With $75 million in cash and cash equivalents, Blink Mobility could have some potential. Since Envoy’s beginnings in 2017, Envoy has deployed more than 300 EVs at over 150 multifamily properties and office properties. It has installed more than 150 EV charging stations in response to its popularity. Envoy has deployed electric vehicle brands such as Tesla (Model S, 3, X, Y), Rivian R1T, Porsche Taycan, Polestar 2, Audi e-tron, Chevy Bolt, and the Nissan Leaf. The car-sharing service is offered across the United States, including in New York, Florida, California, and Illinois to name a few. Blink Mobility has the green light from the Los Angeles City Council to expand its services by adding an additional 300 street-side EV charging stations across 60 new locations. The number of EVs in its fleet is expanding to 150. These expansions are expected to be completed by the end of 2023 and could make Blink a front-runner in the space.
Some Risks
A good investment thesis doesn’t come without some risks. The total count of chargers deployed by Blink Charging is decelerating in its growth rate. This suggests that the company may be running out of locations to install its charging stations. It also implies that either customer acquisition is becoming less of a priority as Blink begins to mature, or that customers are turning to competitors to supply stations. The non-profitability continues to be a concern that shouldn’t be overlooked. An unprofitable company at a stage like Blink Charging could suggest that it is still quite a ways off from its lofty goals of being a representative component of the future of all things EV.
Summary
Despite the initiatives that Blink Charging and its subsidiaries are undertaking, the company is challenged by increases in net losses. BLNK remains unprofitable due to its high cost of revenues and especially its operating expenses, in which most is suspected to being paid out heavy-handedly to executives. Although the company is projecting aggressive growth, its stock may not show up to class on time. Its competition is beating BLNK in terms of price return this year but the new appointment of Aric Ohana as president of Blink Mobility has potential to bring light to the company’s overall outlook. If you have shares, you could hold them until the company turns around, given a turning point in EPS estimates beginning next quarter. The record quarter reported last month shows that it is not out of consideration, just not a great buy opportunity there.

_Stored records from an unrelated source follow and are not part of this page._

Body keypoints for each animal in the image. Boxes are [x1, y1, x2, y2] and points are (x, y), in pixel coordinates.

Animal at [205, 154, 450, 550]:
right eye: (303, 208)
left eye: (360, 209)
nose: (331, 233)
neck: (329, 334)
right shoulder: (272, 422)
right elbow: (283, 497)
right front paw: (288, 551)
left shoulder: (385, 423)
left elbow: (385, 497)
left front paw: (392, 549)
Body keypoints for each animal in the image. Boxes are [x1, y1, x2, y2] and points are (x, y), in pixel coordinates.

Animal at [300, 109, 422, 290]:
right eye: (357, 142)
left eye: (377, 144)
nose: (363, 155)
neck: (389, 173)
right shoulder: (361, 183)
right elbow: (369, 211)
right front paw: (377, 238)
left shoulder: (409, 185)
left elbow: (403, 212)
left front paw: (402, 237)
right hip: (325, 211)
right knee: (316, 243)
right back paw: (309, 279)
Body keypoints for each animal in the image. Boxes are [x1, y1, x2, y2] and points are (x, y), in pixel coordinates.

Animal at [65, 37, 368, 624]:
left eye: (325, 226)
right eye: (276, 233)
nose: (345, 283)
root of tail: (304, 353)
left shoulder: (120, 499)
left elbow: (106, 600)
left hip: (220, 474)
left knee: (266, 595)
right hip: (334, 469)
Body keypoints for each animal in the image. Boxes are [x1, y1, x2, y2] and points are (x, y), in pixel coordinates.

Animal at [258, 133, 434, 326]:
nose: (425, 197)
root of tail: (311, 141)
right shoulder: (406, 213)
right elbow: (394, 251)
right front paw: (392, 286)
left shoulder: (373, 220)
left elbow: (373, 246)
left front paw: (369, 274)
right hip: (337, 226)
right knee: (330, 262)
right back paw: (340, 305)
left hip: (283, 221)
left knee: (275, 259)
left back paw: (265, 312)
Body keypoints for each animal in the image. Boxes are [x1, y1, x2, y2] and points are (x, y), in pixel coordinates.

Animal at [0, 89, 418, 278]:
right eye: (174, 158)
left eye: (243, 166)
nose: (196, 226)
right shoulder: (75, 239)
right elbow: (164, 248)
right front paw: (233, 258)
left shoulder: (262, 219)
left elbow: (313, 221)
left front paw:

I conclude by reminding that this is not financial advice. Everything is my opinion based on facts I have gathered from reputable sources. Do not make any investment without conclusively doing your due diligence on fundamentals, technicals, and macro factors.
Analyst’s Disclosure: I/we have no stock, option or similar derivative position in any of the companies mentioned, and no plans to initiate any such positions within the next 72 hours. I wrote this article myself, and it expresses my own opinions. I am not receiving compensation for it (other than from Seeking Alpha). I have no business relationship with any company whose stock is mentioned in this article.